Estratto
E’ una vicenda al limite dell’incredibile, se non fosse che il protagonista è reale ed è anche in serie difficoltà. Un interminabile braccio di ferro legale che dal 1981 a oggi ha messo sul lastrico il 61enne Martino Scialpi, che è disoccupato e vive grazie all’aiuto di alcuni amici. L’uomo ha fatto 13 nel 1981 grazie a un gol di Falcao. Da allora è partita una battaglia col Coni e col ministero delle Finanze che ancora non è terminata, più volte rimpallata tra le Aule dei tribunali di Lecce, Salerno, Bari, Roma e Taranto.
All’indomani della vincita il Coni di Bari ha infatti assicurato di non avere la ricevuta e da allora è iniziato l’incubo. Una speranza potrebbe arrivare il prossimo settembre quando verrà deciso se i 3,9 milioni di euro accantonati alla Bnl di Roma andranno a finire sul conto di Scialpi oppure no.

Estratti dei dati
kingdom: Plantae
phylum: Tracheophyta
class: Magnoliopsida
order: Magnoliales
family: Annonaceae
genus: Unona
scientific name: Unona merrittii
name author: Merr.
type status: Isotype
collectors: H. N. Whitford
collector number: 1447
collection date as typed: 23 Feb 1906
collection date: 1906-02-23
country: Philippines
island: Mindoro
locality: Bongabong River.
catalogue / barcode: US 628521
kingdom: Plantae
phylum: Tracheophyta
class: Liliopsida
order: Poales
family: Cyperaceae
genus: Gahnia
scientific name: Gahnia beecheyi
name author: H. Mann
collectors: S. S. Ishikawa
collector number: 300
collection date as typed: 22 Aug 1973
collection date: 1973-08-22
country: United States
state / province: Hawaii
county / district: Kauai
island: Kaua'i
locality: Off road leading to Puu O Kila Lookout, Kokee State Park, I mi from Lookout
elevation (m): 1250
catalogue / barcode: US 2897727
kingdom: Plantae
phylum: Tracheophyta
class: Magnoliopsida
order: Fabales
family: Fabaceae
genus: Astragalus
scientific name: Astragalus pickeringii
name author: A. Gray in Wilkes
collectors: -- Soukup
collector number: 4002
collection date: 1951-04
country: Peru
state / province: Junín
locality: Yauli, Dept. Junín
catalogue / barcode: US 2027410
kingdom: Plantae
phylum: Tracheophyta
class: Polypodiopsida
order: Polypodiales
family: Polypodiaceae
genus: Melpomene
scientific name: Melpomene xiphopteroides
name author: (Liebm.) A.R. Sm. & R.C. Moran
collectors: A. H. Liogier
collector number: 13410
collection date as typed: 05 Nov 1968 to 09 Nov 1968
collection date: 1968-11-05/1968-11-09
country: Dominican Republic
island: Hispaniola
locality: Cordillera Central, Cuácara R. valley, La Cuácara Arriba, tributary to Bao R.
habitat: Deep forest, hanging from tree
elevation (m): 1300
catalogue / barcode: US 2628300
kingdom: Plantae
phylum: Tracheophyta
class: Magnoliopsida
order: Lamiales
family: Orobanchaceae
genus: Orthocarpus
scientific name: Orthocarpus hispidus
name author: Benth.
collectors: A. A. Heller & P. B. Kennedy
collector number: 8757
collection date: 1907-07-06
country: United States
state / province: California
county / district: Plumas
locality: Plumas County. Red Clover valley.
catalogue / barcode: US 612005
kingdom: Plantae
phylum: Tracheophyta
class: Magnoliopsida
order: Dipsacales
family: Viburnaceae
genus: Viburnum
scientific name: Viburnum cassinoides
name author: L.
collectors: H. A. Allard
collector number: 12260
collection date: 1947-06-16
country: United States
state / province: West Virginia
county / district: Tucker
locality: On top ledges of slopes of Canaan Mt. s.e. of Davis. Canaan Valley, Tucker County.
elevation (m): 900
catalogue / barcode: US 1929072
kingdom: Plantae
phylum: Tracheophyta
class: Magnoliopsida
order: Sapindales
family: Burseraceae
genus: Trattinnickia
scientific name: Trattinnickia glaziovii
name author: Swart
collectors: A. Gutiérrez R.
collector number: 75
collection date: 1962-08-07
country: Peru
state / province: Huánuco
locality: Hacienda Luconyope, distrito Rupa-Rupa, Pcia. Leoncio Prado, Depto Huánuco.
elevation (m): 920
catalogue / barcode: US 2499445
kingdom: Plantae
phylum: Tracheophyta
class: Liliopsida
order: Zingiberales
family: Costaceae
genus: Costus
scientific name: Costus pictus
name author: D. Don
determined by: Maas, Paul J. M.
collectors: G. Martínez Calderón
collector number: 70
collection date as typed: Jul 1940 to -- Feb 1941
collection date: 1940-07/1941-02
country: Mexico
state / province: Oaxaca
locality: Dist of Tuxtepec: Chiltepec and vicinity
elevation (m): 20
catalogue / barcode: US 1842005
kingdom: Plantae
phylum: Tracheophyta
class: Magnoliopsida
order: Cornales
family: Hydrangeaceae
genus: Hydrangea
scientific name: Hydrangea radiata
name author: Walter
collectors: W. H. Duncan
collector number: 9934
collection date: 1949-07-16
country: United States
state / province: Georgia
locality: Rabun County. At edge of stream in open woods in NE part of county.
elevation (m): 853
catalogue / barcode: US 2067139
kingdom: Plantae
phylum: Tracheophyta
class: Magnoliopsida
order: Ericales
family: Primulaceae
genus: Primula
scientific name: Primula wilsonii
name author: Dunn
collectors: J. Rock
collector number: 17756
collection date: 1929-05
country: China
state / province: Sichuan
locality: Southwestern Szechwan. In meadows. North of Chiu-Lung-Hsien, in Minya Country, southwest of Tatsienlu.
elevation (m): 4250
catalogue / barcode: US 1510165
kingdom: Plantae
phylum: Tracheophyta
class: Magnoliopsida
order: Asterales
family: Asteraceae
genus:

Consegna
Scrivi il seguito del testo sulla battaglia legale di Martino Scialpi, cominciando subito dopo la sua ultima frase.

Risposta all'esercizio
In questri trentatré anni Scialpi è passato da ambulante a disoccupato, bruciando quel che aveva in battaglie legali, come racconta il Corriere della Sera. L’uomo ha dovuto far fronte all’accusa di truffa per aver falsificato la schedina. Accusa caduta nel 1987 quando una perizia ha dimostrato che il “fortunato” foglietto di carta è autentico. Ma Scialpi resta in attesa dei soldi.